## GIVEN TEXT:
┄┄┄┄┄┄┄┄┄┄
Quidel also expects to launch its long-awaited Savanna instrument this year. The firm first announced the instrument in 2015, and recently described plans for several small multiplex panel assays.
Savanna began clinical trials earlier this week for a panel targeting influenza A/B, SARS-CoV-2, and respiratory syncytial virus, and Bryant said the firm expects to have a limited launch in 2021. Quidel is expecting to manufacture about 1.2 million cartridges and 30,000 or so Savanna instruments, mainly for the clinical trials. It expects to submit an EUA in the second quarter, and that the product will "have a pretty meaningful impact in 2022," Bryant said.
The firm is also now scaling up to 11 assembly lines for its rapid SARS-CoV-2 viral antigen tests using funding support that includes $65 million from the National Institutes of Health RADx program.
"We have completed line seven, it's validated, [and] we demonstrated that to the satisfaction of the RADx team at the NIH," Bryant said, adding, "Line eight is actually running ahead of schedule, and lines 9, 10, and 11 will come right after that."
┄┄┄┄┄┄┄┄┄┄
(Stored data entries)
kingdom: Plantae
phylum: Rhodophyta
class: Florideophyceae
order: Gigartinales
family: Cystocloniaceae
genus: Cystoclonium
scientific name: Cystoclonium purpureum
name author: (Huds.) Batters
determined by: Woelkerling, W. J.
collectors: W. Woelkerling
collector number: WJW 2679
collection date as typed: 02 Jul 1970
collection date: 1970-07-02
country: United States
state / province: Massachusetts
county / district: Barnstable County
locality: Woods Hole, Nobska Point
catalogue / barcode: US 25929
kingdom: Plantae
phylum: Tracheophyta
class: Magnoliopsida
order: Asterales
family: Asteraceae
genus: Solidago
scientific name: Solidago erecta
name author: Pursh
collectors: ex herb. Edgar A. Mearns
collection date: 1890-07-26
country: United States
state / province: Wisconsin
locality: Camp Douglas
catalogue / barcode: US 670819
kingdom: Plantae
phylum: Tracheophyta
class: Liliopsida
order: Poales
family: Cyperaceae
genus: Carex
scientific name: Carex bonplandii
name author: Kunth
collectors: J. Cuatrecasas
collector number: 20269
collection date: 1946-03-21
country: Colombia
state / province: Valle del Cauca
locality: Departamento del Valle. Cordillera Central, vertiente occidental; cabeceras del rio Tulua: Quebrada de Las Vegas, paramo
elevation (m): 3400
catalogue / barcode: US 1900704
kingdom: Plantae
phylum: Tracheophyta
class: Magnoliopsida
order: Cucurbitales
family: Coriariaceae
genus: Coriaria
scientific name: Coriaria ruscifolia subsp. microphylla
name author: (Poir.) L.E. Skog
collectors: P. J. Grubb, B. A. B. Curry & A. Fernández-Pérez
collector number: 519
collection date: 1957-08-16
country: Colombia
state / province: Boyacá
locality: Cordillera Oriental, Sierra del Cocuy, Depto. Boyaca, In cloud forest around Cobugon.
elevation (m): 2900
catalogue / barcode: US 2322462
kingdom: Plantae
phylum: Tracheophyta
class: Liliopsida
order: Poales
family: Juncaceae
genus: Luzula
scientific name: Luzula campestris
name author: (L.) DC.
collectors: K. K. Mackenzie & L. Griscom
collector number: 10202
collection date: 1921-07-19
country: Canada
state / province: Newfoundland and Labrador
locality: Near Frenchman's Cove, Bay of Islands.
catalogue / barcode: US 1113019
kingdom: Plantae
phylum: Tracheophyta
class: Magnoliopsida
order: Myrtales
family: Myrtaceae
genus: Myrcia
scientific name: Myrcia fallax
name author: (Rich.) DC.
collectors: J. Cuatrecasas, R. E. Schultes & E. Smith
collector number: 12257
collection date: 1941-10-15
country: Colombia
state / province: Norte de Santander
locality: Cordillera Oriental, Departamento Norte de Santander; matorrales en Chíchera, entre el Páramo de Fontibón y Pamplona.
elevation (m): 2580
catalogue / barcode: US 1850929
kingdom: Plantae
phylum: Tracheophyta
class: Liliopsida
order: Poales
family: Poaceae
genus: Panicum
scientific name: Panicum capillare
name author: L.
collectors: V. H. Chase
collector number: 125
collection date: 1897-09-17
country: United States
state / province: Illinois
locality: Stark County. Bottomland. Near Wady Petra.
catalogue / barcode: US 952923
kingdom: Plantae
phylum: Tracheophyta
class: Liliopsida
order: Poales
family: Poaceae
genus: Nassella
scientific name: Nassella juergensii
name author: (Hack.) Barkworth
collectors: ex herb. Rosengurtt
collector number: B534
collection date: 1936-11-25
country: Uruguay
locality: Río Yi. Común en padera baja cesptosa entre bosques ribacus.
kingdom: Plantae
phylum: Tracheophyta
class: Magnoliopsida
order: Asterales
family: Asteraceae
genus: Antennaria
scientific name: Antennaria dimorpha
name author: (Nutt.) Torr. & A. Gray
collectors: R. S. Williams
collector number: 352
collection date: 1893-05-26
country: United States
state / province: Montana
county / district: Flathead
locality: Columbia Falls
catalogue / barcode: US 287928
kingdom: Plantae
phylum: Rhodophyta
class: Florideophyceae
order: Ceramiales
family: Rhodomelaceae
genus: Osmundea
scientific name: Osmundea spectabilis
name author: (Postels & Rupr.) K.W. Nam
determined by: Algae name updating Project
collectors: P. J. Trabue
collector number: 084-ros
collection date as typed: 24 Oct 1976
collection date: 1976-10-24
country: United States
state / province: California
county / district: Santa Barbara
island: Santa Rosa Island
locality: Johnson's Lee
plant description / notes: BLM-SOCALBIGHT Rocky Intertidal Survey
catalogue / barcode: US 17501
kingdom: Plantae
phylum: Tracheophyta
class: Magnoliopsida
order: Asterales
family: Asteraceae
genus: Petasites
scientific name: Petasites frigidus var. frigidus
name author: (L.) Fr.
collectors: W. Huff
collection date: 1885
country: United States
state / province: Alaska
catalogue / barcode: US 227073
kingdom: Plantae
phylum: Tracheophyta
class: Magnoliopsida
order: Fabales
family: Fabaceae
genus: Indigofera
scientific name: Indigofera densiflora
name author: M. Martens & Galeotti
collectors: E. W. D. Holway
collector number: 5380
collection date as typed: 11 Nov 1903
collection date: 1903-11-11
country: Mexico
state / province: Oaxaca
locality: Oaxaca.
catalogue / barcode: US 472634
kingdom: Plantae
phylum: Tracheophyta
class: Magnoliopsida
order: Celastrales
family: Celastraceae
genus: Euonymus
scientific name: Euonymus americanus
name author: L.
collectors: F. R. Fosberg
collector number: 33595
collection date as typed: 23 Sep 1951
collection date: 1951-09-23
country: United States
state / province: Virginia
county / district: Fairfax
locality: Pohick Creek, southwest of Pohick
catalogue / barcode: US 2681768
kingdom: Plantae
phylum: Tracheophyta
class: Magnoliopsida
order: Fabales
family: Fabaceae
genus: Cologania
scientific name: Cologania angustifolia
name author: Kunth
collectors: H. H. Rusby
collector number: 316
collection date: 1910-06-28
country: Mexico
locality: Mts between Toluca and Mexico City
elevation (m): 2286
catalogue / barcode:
┄┄┄┄┄┄┄┄┄┄
## EXERCISE 1:
In what year, according to the Quidel excerpt, did the firm first announce the Savanna instrument?
## EXERCISE 2:
Transcribe the stretch of the Quidel excerpt from "Quidel also expects" through "Health RADx program.".

## EXERCISE ANSWER 1:
2015

## EXERCISE ANSWER 2:
Quidel also expects to launch its long-awaited Savanna instrument this year. The firm first announced the instrument in 2015, and recently described plans for several small multiplex panel assays.
Savanna began clinical trials earlier this week for a panel targeting influenza A/B, SARS-CoV-2, and respiratory syncytial virus, and Bryant said the firm expects to have a limited launch in 2021. Quidel is expecting to manufacture about 1.2 million cartridges and 30,000 or so Savanna instruments, mainly for the clinical trials. It expects to submit an EUA in the second quarter, and that the product will "have a pretty meaningful impact in 2022," Bryant said.
The firm is also now scaling up to 11 assembly lines for its rapid SARS-CoV-2 viral antigen tests using funding support that includes $65 million from the National Institutes of Health RADx program.